Source document:
[Toybox] [PATCH] ls new option : b

Rich Felker dalias at libc.org
Fri Mar 11 17:37:54 PST 2016


On Fri, Mar 11, 2016 at 12:57:05AM -0600, Rob Landley wrote:
> On 03/09/2016 10:40 PM, Sameer Pradhan wrote:
> > Thanks for your comment Isaac.
> > 
> > I have modified the patch by addressing to your comments.
> > Please find the modified patch as attachment.
> 
> I'm already poking at ls to fix the date format posix thing mentioned
> earlier, but assuming this patch supercedes your first attempt, let's
> take a look...
> 
> You're not modifying strwidth, and ls with no arguments acts like ls -C
> when we have a tty, so "ls -b" is going to get column sizes wrong.
> 
> The heart of this patch is just 3 lines. I have more comments than lines.
> 
> +        for (b = sort[next]->name; *b; b++)

Data:
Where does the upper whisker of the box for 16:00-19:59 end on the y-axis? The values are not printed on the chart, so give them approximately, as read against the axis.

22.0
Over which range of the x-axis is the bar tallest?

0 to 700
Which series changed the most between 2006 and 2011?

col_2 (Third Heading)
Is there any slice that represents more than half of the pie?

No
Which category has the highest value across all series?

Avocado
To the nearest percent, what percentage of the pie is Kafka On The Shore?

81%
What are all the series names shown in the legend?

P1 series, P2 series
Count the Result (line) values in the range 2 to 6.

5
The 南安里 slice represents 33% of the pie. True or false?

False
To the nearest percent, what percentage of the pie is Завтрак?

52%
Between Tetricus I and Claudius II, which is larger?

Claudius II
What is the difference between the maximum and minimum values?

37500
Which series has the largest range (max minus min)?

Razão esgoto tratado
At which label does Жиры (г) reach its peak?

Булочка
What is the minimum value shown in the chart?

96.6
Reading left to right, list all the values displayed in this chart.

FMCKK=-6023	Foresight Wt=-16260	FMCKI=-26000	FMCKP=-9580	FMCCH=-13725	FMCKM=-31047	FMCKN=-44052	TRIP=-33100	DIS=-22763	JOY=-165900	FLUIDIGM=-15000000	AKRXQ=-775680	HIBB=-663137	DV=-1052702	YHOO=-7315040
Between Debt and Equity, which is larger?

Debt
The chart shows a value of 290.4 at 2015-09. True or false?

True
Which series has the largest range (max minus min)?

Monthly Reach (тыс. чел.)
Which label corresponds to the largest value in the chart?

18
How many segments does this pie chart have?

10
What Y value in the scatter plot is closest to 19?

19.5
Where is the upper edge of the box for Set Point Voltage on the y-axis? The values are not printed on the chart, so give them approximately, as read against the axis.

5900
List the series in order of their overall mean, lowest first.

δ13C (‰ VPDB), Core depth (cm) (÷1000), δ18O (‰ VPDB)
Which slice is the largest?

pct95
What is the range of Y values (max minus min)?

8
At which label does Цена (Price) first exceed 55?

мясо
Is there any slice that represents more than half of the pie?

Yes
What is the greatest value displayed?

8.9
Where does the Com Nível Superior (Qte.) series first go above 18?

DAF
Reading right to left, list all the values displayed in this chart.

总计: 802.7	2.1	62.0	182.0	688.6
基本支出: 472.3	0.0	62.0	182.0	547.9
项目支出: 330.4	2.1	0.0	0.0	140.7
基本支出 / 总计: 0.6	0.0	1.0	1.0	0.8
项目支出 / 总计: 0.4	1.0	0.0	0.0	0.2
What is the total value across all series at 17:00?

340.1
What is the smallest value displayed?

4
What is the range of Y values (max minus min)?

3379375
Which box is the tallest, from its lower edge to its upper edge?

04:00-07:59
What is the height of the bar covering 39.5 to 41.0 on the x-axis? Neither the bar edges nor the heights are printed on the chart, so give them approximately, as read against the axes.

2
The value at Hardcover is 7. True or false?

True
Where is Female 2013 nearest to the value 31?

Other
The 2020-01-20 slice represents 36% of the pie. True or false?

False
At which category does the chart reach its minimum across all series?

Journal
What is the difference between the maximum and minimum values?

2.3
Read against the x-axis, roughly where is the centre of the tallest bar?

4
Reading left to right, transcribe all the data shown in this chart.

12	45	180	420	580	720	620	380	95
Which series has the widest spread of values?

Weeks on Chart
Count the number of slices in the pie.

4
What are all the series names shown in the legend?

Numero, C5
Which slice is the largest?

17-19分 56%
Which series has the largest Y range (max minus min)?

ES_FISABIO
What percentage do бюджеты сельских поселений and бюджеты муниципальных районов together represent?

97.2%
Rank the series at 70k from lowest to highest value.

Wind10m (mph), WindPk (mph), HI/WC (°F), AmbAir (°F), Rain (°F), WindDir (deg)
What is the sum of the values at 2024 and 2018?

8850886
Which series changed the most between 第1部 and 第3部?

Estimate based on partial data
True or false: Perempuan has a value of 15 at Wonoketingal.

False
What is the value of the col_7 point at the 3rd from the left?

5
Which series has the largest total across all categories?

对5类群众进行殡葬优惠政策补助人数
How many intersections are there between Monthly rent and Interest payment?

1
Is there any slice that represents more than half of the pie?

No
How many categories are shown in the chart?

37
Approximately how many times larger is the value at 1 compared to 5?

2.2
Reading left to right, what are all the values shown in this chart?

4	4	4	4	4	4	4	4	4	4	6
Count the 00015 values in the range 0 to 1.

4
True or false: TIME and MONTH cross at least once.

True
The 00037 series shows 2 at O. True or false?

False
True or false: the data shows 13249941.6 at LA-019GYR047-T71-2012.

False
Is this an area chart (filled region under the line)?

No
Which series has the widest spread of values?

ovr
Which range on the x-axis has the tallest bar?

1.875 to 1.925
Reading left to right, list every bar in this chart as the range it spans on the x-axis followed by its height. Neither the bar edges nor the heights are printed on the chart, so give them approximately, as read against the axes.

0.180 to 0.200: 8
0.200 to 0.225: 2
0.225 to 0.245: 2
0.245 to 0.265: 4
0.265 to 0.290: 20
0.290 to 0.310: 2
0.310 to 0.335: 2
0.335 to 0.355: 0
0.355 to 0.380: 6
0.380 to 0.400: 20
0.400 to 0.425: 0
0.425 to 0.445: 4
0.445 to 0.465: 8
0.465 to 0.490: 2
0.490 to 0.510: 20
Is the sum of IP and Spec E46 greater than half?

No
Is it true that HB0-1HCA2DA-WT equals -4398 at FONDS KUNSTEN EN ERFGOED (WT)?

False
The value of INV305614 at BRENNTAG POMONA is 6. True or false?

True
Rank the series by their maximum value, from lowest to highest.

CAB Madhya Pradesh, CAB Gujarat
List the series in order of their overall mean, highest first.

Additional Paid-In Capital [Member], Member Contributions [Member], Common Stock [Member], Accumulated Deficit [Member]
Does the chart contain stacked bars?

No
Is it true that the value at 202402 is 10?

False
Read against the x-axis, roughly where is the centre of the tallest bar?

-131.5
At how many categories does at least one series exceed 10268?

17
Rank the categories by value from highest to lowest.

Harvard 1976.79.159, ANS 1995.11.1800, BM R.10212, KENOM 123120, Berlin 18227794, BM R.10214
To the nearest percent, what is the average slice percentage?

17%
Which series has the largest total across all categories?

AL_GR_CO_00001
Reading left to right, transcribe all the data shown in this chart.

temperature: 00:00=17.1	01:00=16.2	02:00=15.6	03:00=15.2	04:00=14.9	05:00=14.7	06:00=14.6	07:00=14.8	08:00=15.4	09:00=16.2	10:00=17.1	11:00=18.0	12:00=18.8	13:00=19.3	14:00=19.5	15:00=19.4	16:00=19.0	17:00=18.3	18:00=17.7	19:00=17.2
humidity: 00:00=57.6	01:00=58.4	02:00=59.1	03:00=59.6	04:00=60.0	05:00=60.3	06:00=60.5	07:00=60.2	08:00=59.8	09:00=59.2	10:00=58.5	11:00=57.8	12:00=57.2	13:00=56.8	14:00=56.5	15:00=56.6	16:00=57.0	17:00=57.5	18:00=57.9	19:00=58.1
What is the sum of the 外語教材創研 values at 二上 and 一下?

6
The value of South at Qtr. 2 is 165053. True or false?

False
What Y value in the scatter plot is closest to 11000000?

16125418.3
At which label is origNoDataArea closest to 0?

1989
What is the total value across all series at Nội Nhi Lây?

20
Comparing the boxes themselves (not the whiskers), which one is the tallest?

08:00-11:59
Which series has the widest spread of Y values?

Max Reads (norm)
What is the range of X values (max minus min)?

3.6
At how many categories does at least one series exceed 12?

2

Job 1: Summarize the ls patch thread in two sentences.
Job 2: In the ls patch thread, which function does Rob Landley say the patch leaves unmodified?
Job 3: Pick up the ls patch thread right after its final line and carry it on.
The records play no part in what comes next.

Reply 1: Rob Landley replies to Sameer Pradhan's modified patch adding a -b option to ls, noting that he is already working on ls to fix a POSIX date format issue. He points out that the patch does not modify strwidth, so "ls -b" will get column sizes wrong, since ls with no arguments acts like ls -C when there is a tty.

Reply 2: strwidth

Reply 3:
> +            if (isgraph(*b)) fputc(*b, stdout);
> +         else printf("\\%3hho", *b);
> 
> 1) You need to say %03 or you'll have "\ 52" with a space in it.
> 
> 2) You're not escaping \ so you can't distinguish between a file called "\033"
> and a file containing an escape character.
> 
> 3) What does the "hh" accomplish exactly?
> 
> In C99, varargs promotes anything shorter than int to int, so that before
> the rise of 64 bit systems all your arguments were the same size on the stack.
> (On 64 bit systems it _didn't_ expand that to "long" because it didn't want
> to waste stack space, and thus the horrible need to typecast (void *)0 in
> varargs and keep int/long passing straight with %d vs %ld vs %lld...)
> 
> Anyway, my point is %o should work fine, is there a reason for the hh here?

This is true in C89 too; the hh prefix is not needed and is probably a
complete nop, though there may be dissenting views on what happens if
you use the hh prefix with a value that doesn't fit in unsigned char.

> 4) No UTF-8 support? I tested ls -b on a directory with japanese and arabic
> text and the ubuntu one didn't escape those.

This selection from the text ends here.